For all their reputation for ruthlessness, ants in folklore often protect the weak and vulnerable. In the story “Cupid and Psyche,” told in the novel The Golden Ass by first-century Roman author Lucius Apuleius, the young maiden Psyche had fallen in love with Cupid. The goddess Venus, Cupid's mother, did not approve. She captured Psyche, locked her up with a huge stack of many kinds of grain, and demanded that all be sorted by nightfall. The ants pitied Psyche and carried the different grains, one by one, to separate piles. According to Cornish legend, ants are fairies, which over the centuries have grown ever smaller and are now about to disappear.

Other legends make them the souls of unbaptized children, who are admitted neither to Heaven nor to Hell. All such tales reveal a kinship that people feel with ants. Part of the reason for the feeling may be recognition of similarities between their bodies and ours, large heads and hips but slender waists. It may also be that their small size and consequent vulnerability elicit our sympathy. Ants appear in many European tales as grateful animals. In one fable by Jean de La Fontaine, a dove used a blade of grass to a rescue a drowning ant. Later, a hunter tried to shoot the dove. The ant bit the man on the heel and made his arrow go astray. In Aztec mythology the seed of maize was once kept in a mountain by red ants. The god Quetzalcoatl transformed himself into a black ant and stole the seed to bring food to humankind.
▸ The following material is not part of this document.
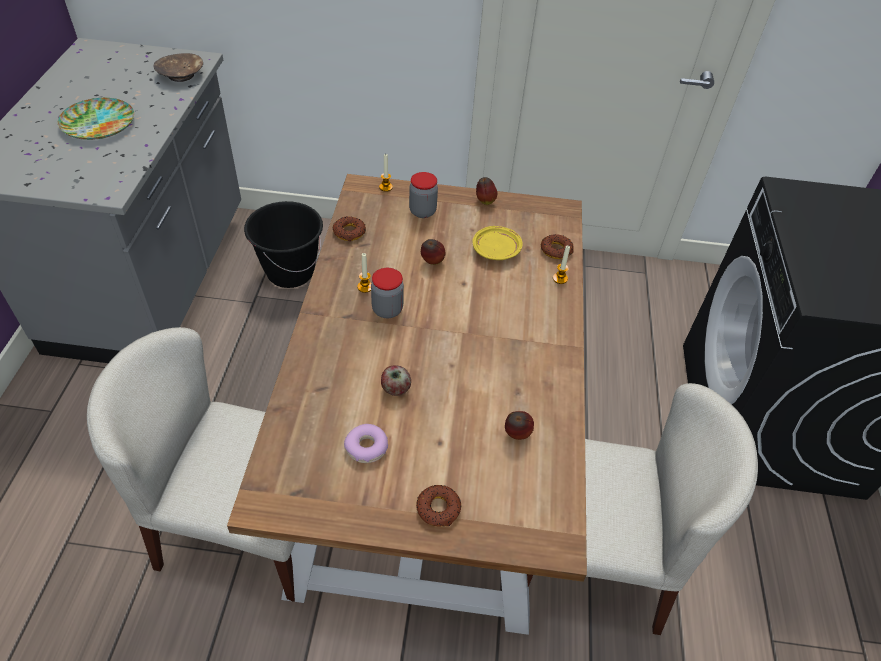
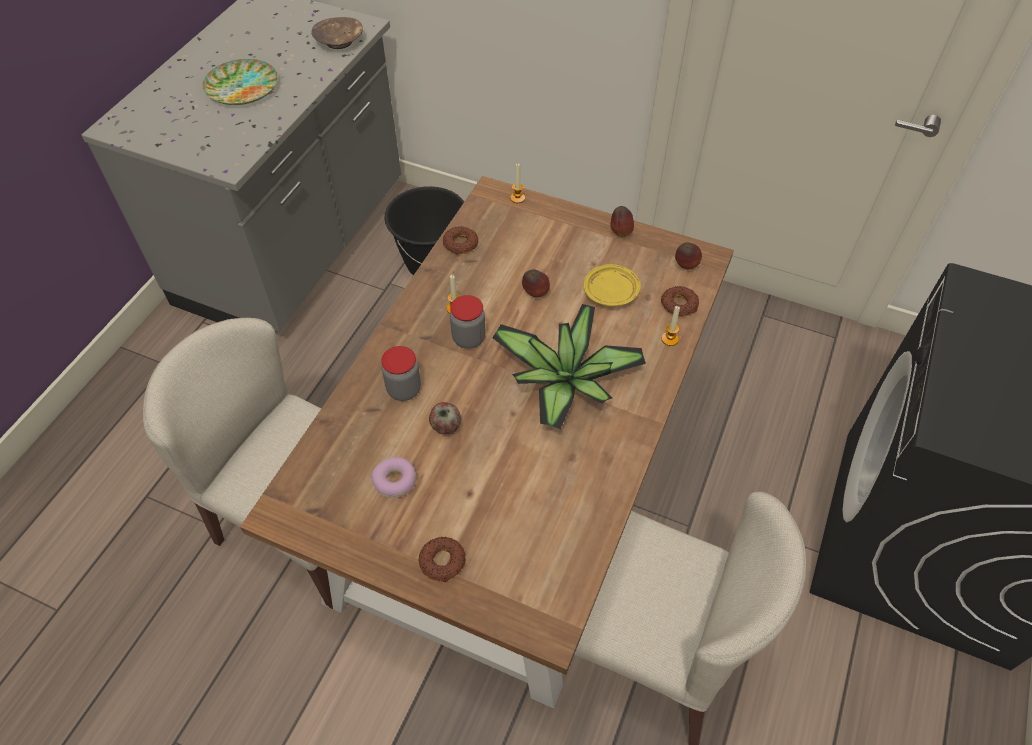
camera: 20 degrees right, 5 degrees up
(422, 211) = (547, 233): jar -> jar (404, 389)
(488, 331) = (565, 383): none -> potted plant
(516, 434) = (552, 504): apple -> apple (685, 266)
As in so many European stories, grain formed a bond between ants and humanity. The Hopi Indians traditionally believed that the first human beings were ants. In Walden, Henry Thoreau reported going to a woodpile and finding a battle raging between two varieties of ants, with the ground already “strewn with the dead and dying.” In one camp were “red republicans”; in the other, “black imperialists.” “On every side,” Thoreau continued, “they are engaged in deadly combat . . . and human soldiers never fought so resolutely.” Avaliant Achilles among the red ants came to avenge a fallen comrade. He killed a black Hector, while the enemy cavalry swarmed over his limbs. The gentle hermit of Walden Pond wrote of this carnage with great excitement (pp. 206-207). Perhaps those who believe there are no more heroes today should spend more time around anthills. Ants live in a world a bit like that of old romances, filled with monsters (that is, termites, spiders, woodpeckers, or human beings). Kingdoms with mysterious powers surround the anthill. The ants must constantly battle in order to survive. Perhaps when kings and lords ruled most of the world, it was easier to identify with ants. The anthill could be seen to be a perfect authoritarian state, one in which everyone accepted his or her role. As governments became more democratic, however, it became harder to believe that such a society was possible or even desirable. Artists and writers have tried to individualize ants, and that certainly has not been easy.